Sleep Census 2021

New Zealand Sleep Census 2021

Sleep is without doubt one of the most talked about and thought about topics in the health arena. Whether it’s individuals trying to improve sleep habits at home, or medical professionals and organisations looking at ways to optimise sleep and well-being, there is a very heightened desire to better understand what contributes to ideal sleep. In 2021 we conducted the New Zealand Sleep Census to better understand our nation’s sleeping habits.

Research is constantly showing links between sleep and both physical and mental health so understandably there is a big interest in knowing what we can do better, and how. We asked Clinical Psychologist Dr Kimberly Falconer to analyse the Sleep Census results, give us her view and insights on the findings, and to share some of her top tips when it comes to mastering your sleeping habits and rituals.

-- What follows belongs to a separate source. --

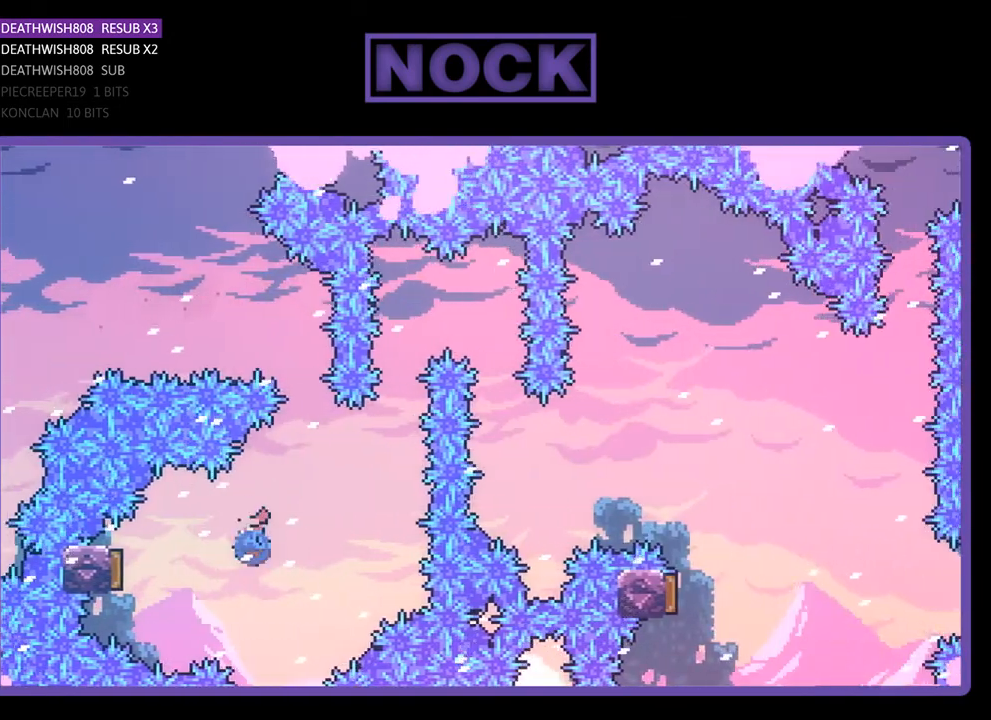
{"buttons": ["R2", "DPAD_RIGHT"], "right_stick": "center", "events": [[200, "DPAD_LEFT", "up"], [333, "CIRCLE", "up"], [367, "DPAD_RIGHT", "down"]]}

Sleep starts before bedtime

A good night’s sleep begins well before you get into bed. It’s widely accepted that what you do in the lead up to ‘light’s out’ can have a big impact on the quality and quantity of sleep that follows.

The findings of the NZ Sleep Census indicated that 52% of people who scroll social media and 34% of people who watch TV or Netflix in bed before sleeping, say that it has a negative impact on their sleep. In contrast, almost one in three Kiwis enjoy reading as a bed-time ritual, with 81% acknowledging this has a positive effect on their sleep overnight.

In clinical practice it is like a see-saw approach to getting sleep routines and sleep hygiene correct. While some people most certainly need to be stricter about limiting screen time in bed, reducing caffeine intake and implementing relaxation time; it’s also equally unhelpful when people become too rigid in their approach.

Aim to find the balance between doing what works to support good sleep, while not feeling slave to that routine and consequently stressed if you can’t achieve it every night or in different sleep settings away from home.

The same can be said for wearables. While these devices can offer interesting information, in sleep psychology we are all too familiar with the inaccuracy of results that so many of these wearables provide. Not only does this lead to people being told they are sleeping worse than they are; it also creates a dependence on judging your sleep according to spurious data, as opposed to how you genuinely feel.

Be regular and build good sleep drive

The ability to sleep well also depends on getting our timing right. This means making our sleep and wake-up times optimal and most importantly, being consistent with these across the week.

When it comes to the amount of sleep and when you sleep, my advice is that you should aim to be regular and build a good sleep drive. The Sleep Census showed that Kiwis have irregular sleeping habits, with most of us going to bed and waking up later on the weekends than we do during the week. This can lead to something we call ‘social jetlag’ and can be particularly common and problematic in teenagers.

With an emphasis on the importance of sleep, it makes sense that people look to grab any extra hours they can get, to stock up their sleep bank. Unfortunately, where this means a sleep-in on weekends, or a shifting bed-time through the week, we are hampering our chance of a good night’s sleep by interfering with our natural circadian rhythm.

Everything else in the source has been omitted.